Between approximately 21:41 UTC July 28th and 03:15 UTC July 29th, GitHub Enterprise Importer (GEI) operated in a degraded state where migrations could not be processed. Our investigation found that a component of the GEI infrastructure had been improperly taken out of service and could not be restored to its previous configuration. This necessitated the provisioning of new resources to resolve the incident.As a result, customers will need to add our new IP range to the following IP allow lists, if enabled:- The IP allow list on your destination GitHub.com organization or enterprise- If you're running migrations from GitHub.com, the IP allow list on your source GitHub.com organization or enterprise- If you're running migrations from a GitHub Enterprise Server, Bitbucket Server or Bitbucket Data Center instance, the allow list on your configured Azure Blob Storage or -- Amazon S3 storage account- If you're running migrations from Azure DevOps, the allow list on your Azure DevOps organizationThe new GEI IP ranges for inclusion in applicable IP allow lists are:- 20.99.172.64/28- 135.234.59.224/28 The following IP ranges are no longer used by GEI and can be removed from all applicable IP allow lists:- 40.71.233.224/28- 20.125.12.8/29Users who have run migrations using GitHub Enterprise Importer in the past 90 days will receive email alerts about this change.

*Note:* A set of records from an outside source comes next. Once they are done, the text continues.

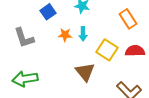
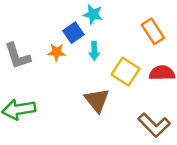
blue square: (48, 12) -> (73, 33), moved
orange star: (65, 35) -> (56, 52), moved

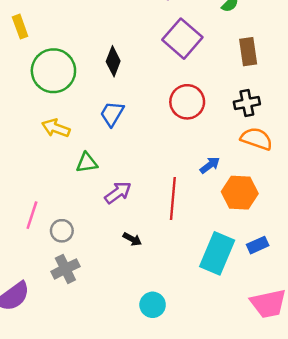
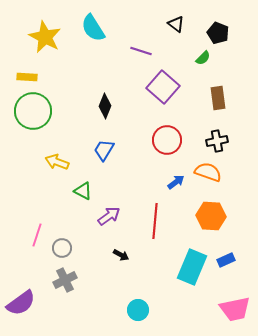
yellow rectangle: (20, 27) -> (27, 77), turned -66
green circle: (53, 71) -> (33, 111), moved
orange semicircle: (256, 139) -> (208, 172), moved
green triangle: (87, 163) -> (83, 191), turned 36
blue arrow: (210, 165) -> (176, 182), moved

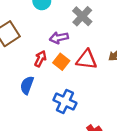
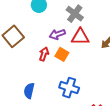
red triangle: (87, 60) -> (80, 37), moved
blue semicircle: (27, 85) -> (29, 91), moved

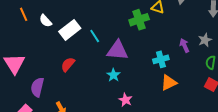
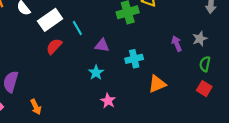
purple triangle: (118, 50) -> (102, 45), size x0.6
cyan cross: (161, 59) -> (134, 59), moved
red semicircle: (68, 64) -> (54, 46), moved

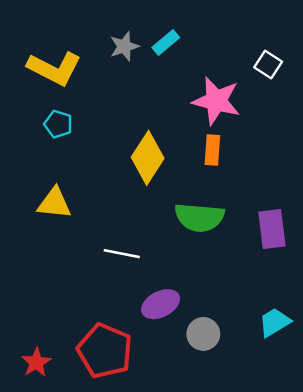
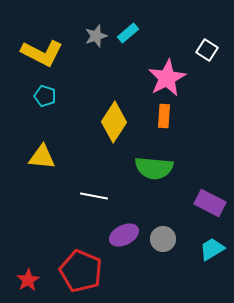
pink star: (216, 101) -> (167, 78), turned 30
purple rectangle: (272, 229) -> (210, 203), moved, turned -56
gray circle: (203, 334) -> (163, 239), moved

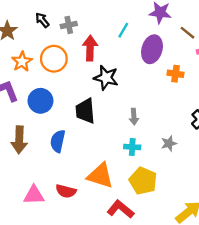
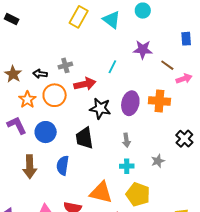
black arrow: (42, 20) -> (40, 74), moved, turned -40
red arrow: (90, 48) -> (85, 84), turned 80
purple ellipse: (152, 49) -> (130, 103), moved
orange cross: (175, 74) -> (159, 101), size x1.5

Between July 28, 2025 16:31 UTC to July 29, 2025 12:05 UTC users saw degraded Git Operations for raw file downloads. On average, the error rate was .005%, with a peak error rate of 3.89%. This was due to a sustained increase in unauthenticated repository traffic.We mitigated the incident by applying regional rate limiting, rolling back a service that was unable to scale with the additional traffic, and addressed a bug that impacted the caching of raw requests. Additionally, we horizontally scaled several dependencies of the service to appropriately handle the increase in traffic.We are working on improving our time to detection and have implemented controls to prevent similar incidents in future.
On July 23rd, 2025, from approximately 14:30 to 16:30 UTC, GitHub Actions experienced delayed job starts for workflows in private repos using Ubuntu-24 standard hosted runners. This was due to resource provisioning failures in one of our datacenter regions. During this period, approximately 2% of Ubuntu-24 hosted runner jobs on private repos were delayed. Other hosted runners, self-hosted runners, and public repo workflows were unaffected.To mitigate the issue, additional worker capacity was added from a different datacenter region at 15:35 UTC and further increased at 16:00 UTC. By 16:30 UTC, job queues were healthy and service was operating normally. Since the incident, we have deployed changes to improve how regional health is accounted for when allocating new runners, and we are investigating further improvements to our automated capacity scaling logic and manual overrides to prevent a recurrence.
On July 22nd, 2025, between 17:58 and 18:35 UTC, the Copilot service experienced degraded availability for Claude Sonnet 4 requests. 4.7% of Claude 4 requests failed during this time. No other models were impacted. The issue was caused by an upstream problem affecting our ability to serve requests.We mitigated by rerouting capacity and monitoring recovery. We are improving detection and mitigation to reduce future impact.